- **Instructions to follow**:
Look for the word "position" in the material below. Copy each line that has it.

◇ ◇ ◇ ◇ ◇

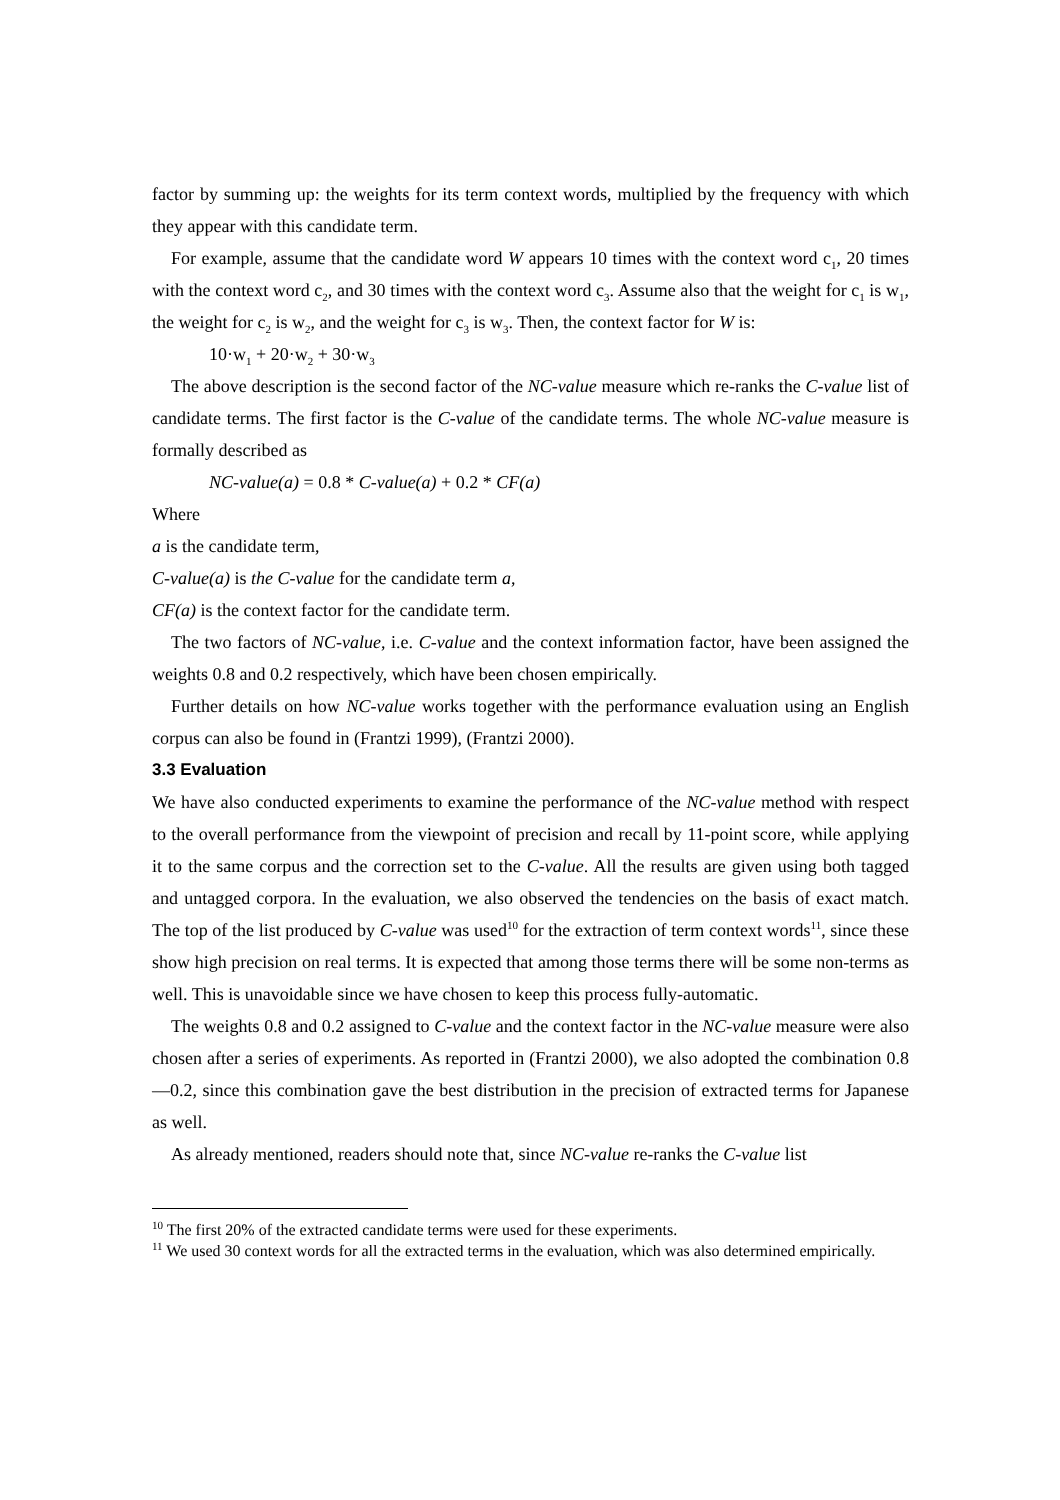factor by summing up: the weights for its term context words, multiplied by the frequency with which they appear with this candidate term.
For example, assume that the candidate word W appears 10 times with the context word c<sub>1</sub>, 20 times with the context word c<sub>2</sub>, and 30 times with the context word c<sub>3</sub>. Assume also that the weight for c<sub>1</sub> is w<sub>1</sub>, the weight for c<sub>2</sub> is w<sub>2</sub>, and the weight for c<sub>3</sub> is w<sub>3</sub>. Then, the context factor for W is:
10·w<sub>1</sub> + 20·w<sub>2</sub> + 30·w<sub>3</sub>
The above description is the second factor of the NC-value measure which re-ranks the C-value list of candidate terms. The first factor is the C-value of the candidate terms. The whole NC-value measure is formally described as
NC-value(a) = 0.8 * C-value(a) + 0.2 * CF(a)
Where
a is the candidate term,
C-value(a) is the C-value for the candidate term a,
CF(a) is the context factor for the candidate term.
The two factors of NC-value, i.e. C-value and the context information factor, have been assigned the weights 0.8 and 0.2 respectively, which have been chosen empirically.
Further details on how NC-value works together with the performance evaluation using an English corpus can also be found in (Frantzi 1999), (Frantzi 2000).
3.3 Evaluation
We have also conducted experiments to examine the performance of the NC-value method with respect to the overall performance from the viewpoint of precision and recall by 11-point score, while applying it to the same corpus and the correction set to the C-value. All the results are given using both tagged and untagged corpora. In the evaluation, we also observed the tendencies on the basis of exact match. The top of the list produced by C-value was used<sup>10</sup> for the extraction of term context words<sup>11</sup>, since these show high precision on real terms. It is expected that among those terms there will be some non-terms as well. This is unavoidable since we have chosen to keep this process fully-automatic.
The weights 0.8 and 0.2 assigned to C-value and the context factor in the NC-value measure were also chosen after a series of experiments. As reported in (Frantzi 2000), we also adopted the combination 0.8—0.2, since this combination gave the best distribution in the precision of extracted terms for Japanese as well.
As already mentioned, readers should note that, since NC-value re-ranks the C-value list
<sup>10</sup> The first 20% of the extracted candidate terms were used for these experiments.
<sup>11</sup> We used 30 context words for all the extracted terms in the evaluation, which was also determined empirically.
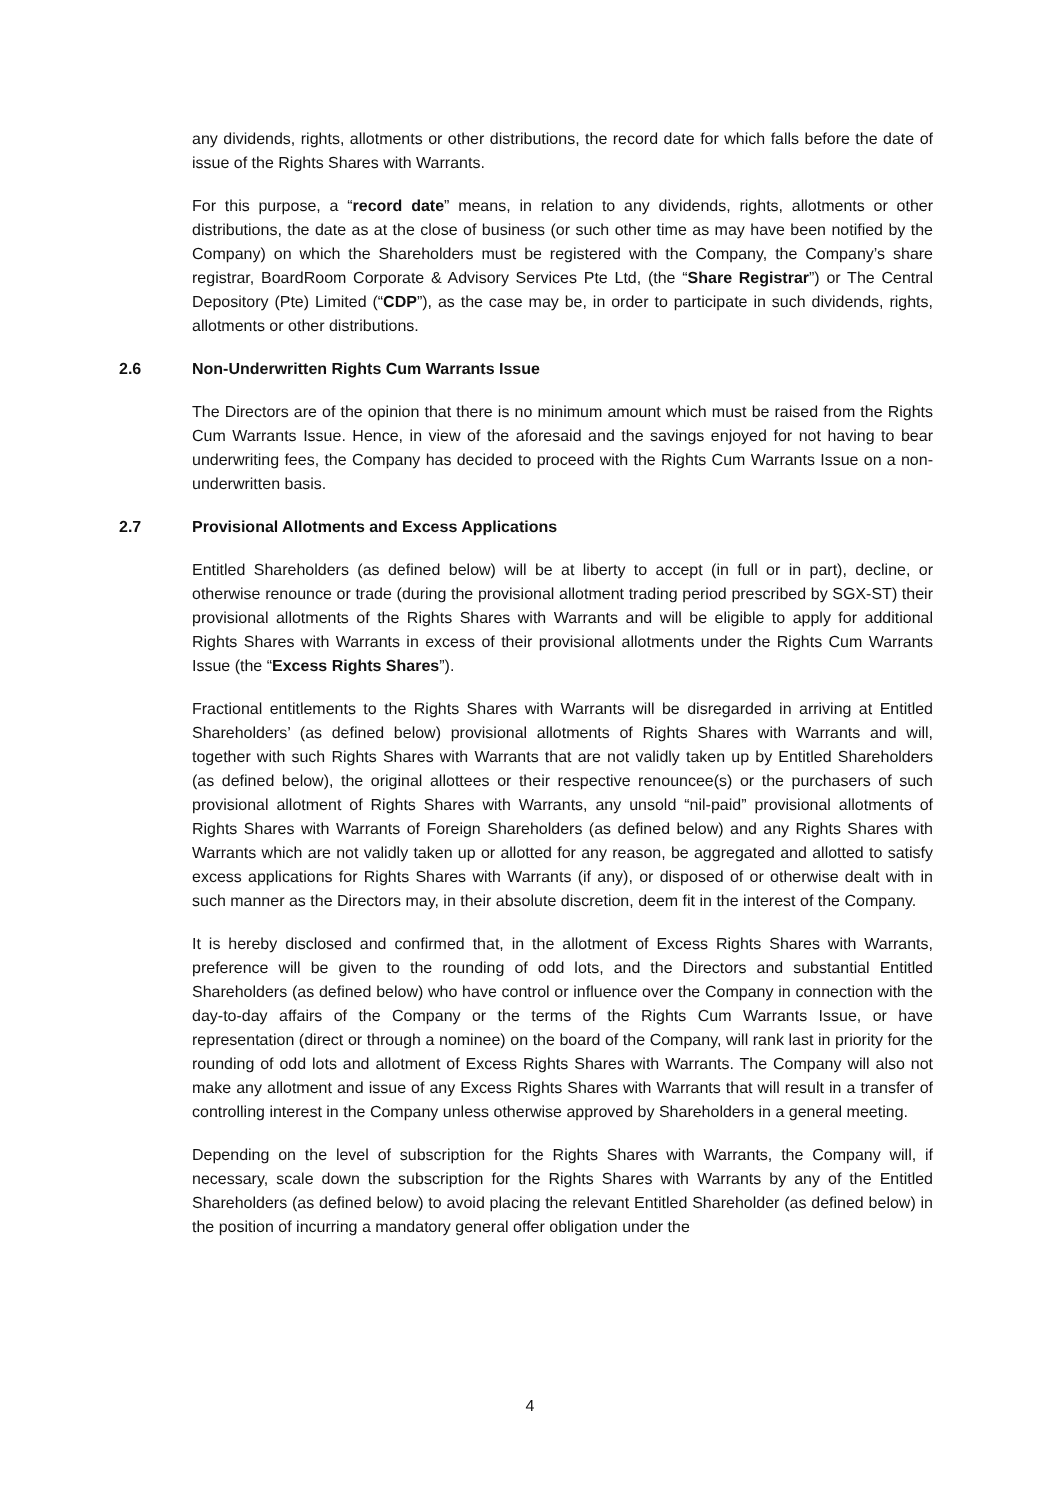any dividends, rights, allotments or other distributions, the record date for which falls before the date of issue of the Rights Shares with Warrants.
For this purpose, a “record date” means, in relation to any dividends, rights, allotments or other distributions, the date as at the close of business (or such other time as may have been notified by the Company) on which the Shareholders must be registered with the Company, the Company’s share registrar, BoardRoom Corporate & Advisory Services Pte Ltd, (the “Share Registrar”) or The Central Depository (Pte) Limited (“CDP”), as the case may be, in order to participate in such dividends, rights, allotments or other distributions.
2.6 Non-Underwritten Rights Cum Warrants Issue
The Directors are of the opinion that there is no minimum amount which must be raised from the Rights Cum Warrants Issue. Hence, in view of the aforesaid and the savings enjoyed for not having to bear underwriting fees, the Company has decided to proceed with the Rights Cum Warrants Issue on a non-underwritten basis.
2.7 Provisional Allotments and Excess Applications
Entitled Shareholders (as defined below) will be at liberty to accept (in full or in part), decline, or otherwise renounce or trade (during the provisional allotment trading period prescribed by SGX-ST) their provisional allotments of the Rights Shares with Warrants and will be eligible to apply for additional Rights Shares with Warrants in excess of their provisional allotments under the Rights Cum Warrants Issue (the “Excess Rights Shares”).
Fractional entitlements to the Rights Shares with Warrants will be disregarded in arriving at Entitled Shareholders’ (as defined below) provisional allotments of Rights Shares with Warrants and will, together with such Rights Shares with Warrants that are not validly taken up by Entitled Shareholders (as defined below), the original allottees or their respective renouncee(s) or the purchasers of such provisional allotment of Rights Shares with Warrants, any unsold “nil-paid” provisional allotments of Rights Shares with Warrants of Foreign Shareholders (as defined below) and any Rights Shares with Warrants which are not validly taken up or allotted for any reason, be aggregated and allotted to satisfy excess applications for Rights Shares with Warrants (if any), or disposed of or otherwise dealt with in such manner as the Directors may, in their absolute discretion, deem fit in the interest of the Company.
It is hereby disclosed and confirmed that, in the allotment of Excess Rights Shares with Warrants, preference will be given to the rounding of odd lots, and the Directors and substantial Entitled Shareholders (as defined below) who have control or influence over the Company in connection with the day-to-day affairs of the Company or the terms of the Rights Cum Warrants Issue, or have representation (direct or through a nominee) on the board of the Company, will rank last in priority for the rounding of odd lots and allotment of Excess Rights Shares with Warrants. The Company will also not make any allotment and issue of any Excess Rights Shares with Warrants that will result in a transfer of controlling interest in the Company unless otherwise approved by Shareholders in a general meeting.
Depending on the level of subscription for the Rights Shares with Warrants, the Company will, if necessary, scale down the subscription for the Rights Shares with Warrants by any of the Entitled Shareholders (as defined below) to avoid placing the relevant Entitled Shareholder (as defined below) in the position of incurring a mandatory general offer obligation under the
4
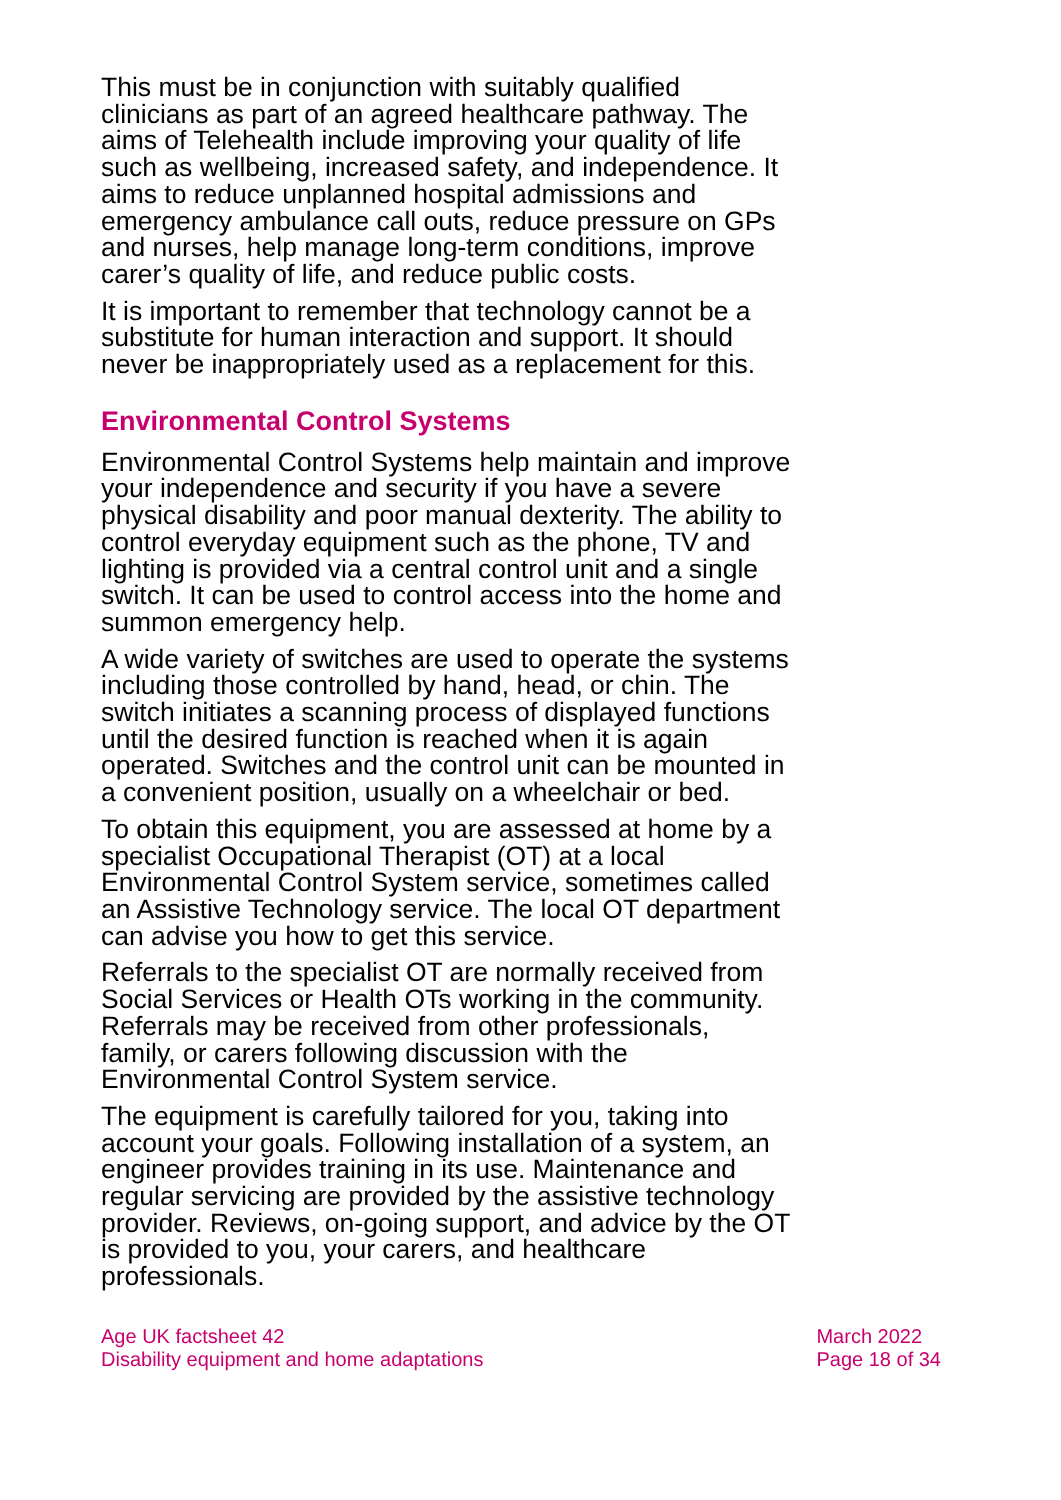This must be in conjunction with suitably qualified clinicians as part of an agreed healthcare pathway. The aims of Telehealth include improving your quality of life such as wellbeing, increased safety, and independence. It aims to reduce unplanned hospital admissions and emergency ambulance call outs, reduce pressure on GPs and nurses, help manage long-term conditions, improve carer’s quality of life, and reduce public costs.
It is important to remember that technology cannot be a substitute for human interaction and support. It should never be inappropriately used as a replacement for this.
Environmental Control Systems
Environmental Control Systems help maintain and improve your independence and security if you have a severe physical disability and poor manual dexterity. The ability to control everyday equipment such as the phone, TV and lighting is provided via a central control unit and a single switch. It can be used to control access into the home and summon emergency help.
A wide variety of switches are used to operate the systems including those controlled by hand, head, or chin. The switch initiates a scanning process of displayed functions until the desired function is reached when it is again operated. Switches and the control unit can be mounted in a convenient position, usually on a wheelchair or bed.
To obtain this equipment, you are assessed at home by a specialist Occupational Therapist (OT) at a local Environmental Control System service, sometimes called an Assistive Technology service. The local OT department can advise you how to get this service.
Referrals to the specialist OT are normally received from Social Services or Health OTs working in the community. Referrals may be received from other professionals, family, or carers following discussion with the Environmental Control System service.
The equipment is carefully tailored for you, taking into account your goals. Following installation of a system, an engineer provides training in its use. Maintenance and regular servicing are provided by the assistive technology provider. Reviews, on-going support, and advice by the OT is provided to you, your carers, and healthcare professionals.
Age UK factsheet 42
Disability equipment and home adaptations
March 2022
Page 18 of 34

◇ ◇ ◇ ◇ ◇

- **Exercise solution**:
Depending on the level of subscription for the Rights Shares with Warrants, the Company will, if necessary, scale down the subscription for the Rights Shares with Warrants by any of the Entitled Shareholders (as defined below) to avoid placing the relevant Entitled Shareholder (as defined below) in the position of incurring a mandatory general offer obligation under the
A wide variety of switches are used to operate the systems including those controlled by hand, head, or chin. The switch initiates a scanning process of displayed functions until the desired function is reached when it is again operated. Switches and the control unit can be mounted in a convenient position, usually on a wheelchair or bed.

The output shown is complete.